Both names announced strategic reviews
Stocks are trading lower today on renewed U.S.-China trade tensions. Among individual names making notable moves are food delivery firm Waitr Holdings Inc (NASDAQ:WTRH) and Xerox spinoff Conduent Inc (NYSE:CNDT). Here's a quick look at what's moving the shares of WTRH and CNDT.
Piper Jaffray Downgrades Waitr Stock
After being halted several times throughout the session, Waitr stock was most recently seen trading down 54.4% at $1.71, earlier tagging a record low $1.31. The shares are headed for their worst day ever on news founder and CEO Chris Meaux is retiring, with Adam Price, the company's former chief operating officer, taking over the top spot. Additionally, the firm is exploring options -- including a potential sale -- after a big second-quarter miss, and lowered its full-year sales forecast.

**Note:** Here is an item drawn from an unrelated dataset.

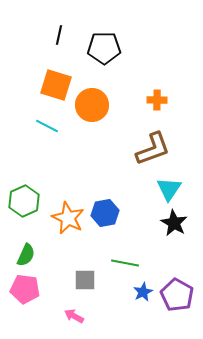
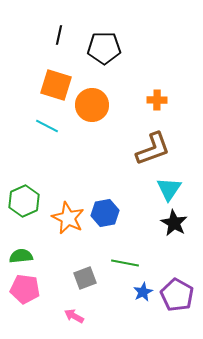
green semicircle: moved 5 px left, 1 px down; rotated 120 degrees counterclockwise
gray square: moved 2 px up; rotated 20 degrees counterclockwise
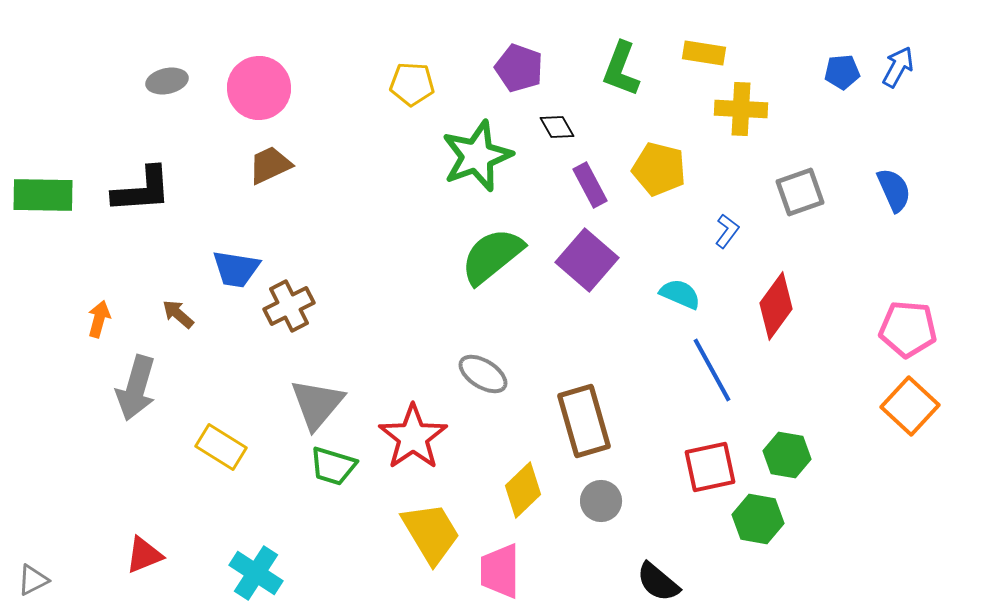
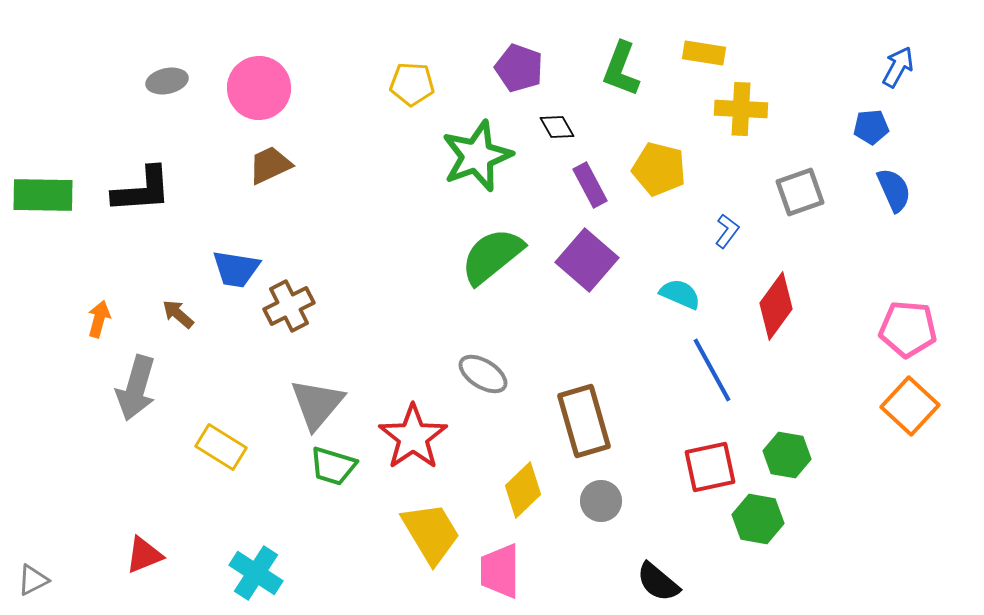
blue pentagon at (842, 72): moved 29 px right, 55 px down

A round of bear notes is only exacerbating headwinds on the stock, with Piper Jaffray downgrading WTRH to "neutral" from "overweight," and joining at least three other brokerages in cutting their price targets on the equity. More negative analyst notes could be on the way, considering all five brokerages called Waitr a "buy" prior to today, and the average 12-month price target sits all the way up at $14.33.
Conduent Suspends CEO Search
Conduent shares tagged an all-time low of $5.27 earlier, and were last seen 28.4% lower at $6.20. The selling was sparked by news the company is suspending its CEO search until the conclusion of a strategic and operational review. The firm also unveiled a $1.07 billion write-down, and said it expects full-year revenue to decline more than previously expected.
Price-target cuts have come through from Citigroup (to $9) and Cowen and Company (to $8), but analysts were already bearish on a stock that was down 18.5% heading into today's trading. Four of five brokerages in coverage call CNDT stock a "hold," but with the consensus 12-month target price perched at $13.50, more downward revisions could come down the pike.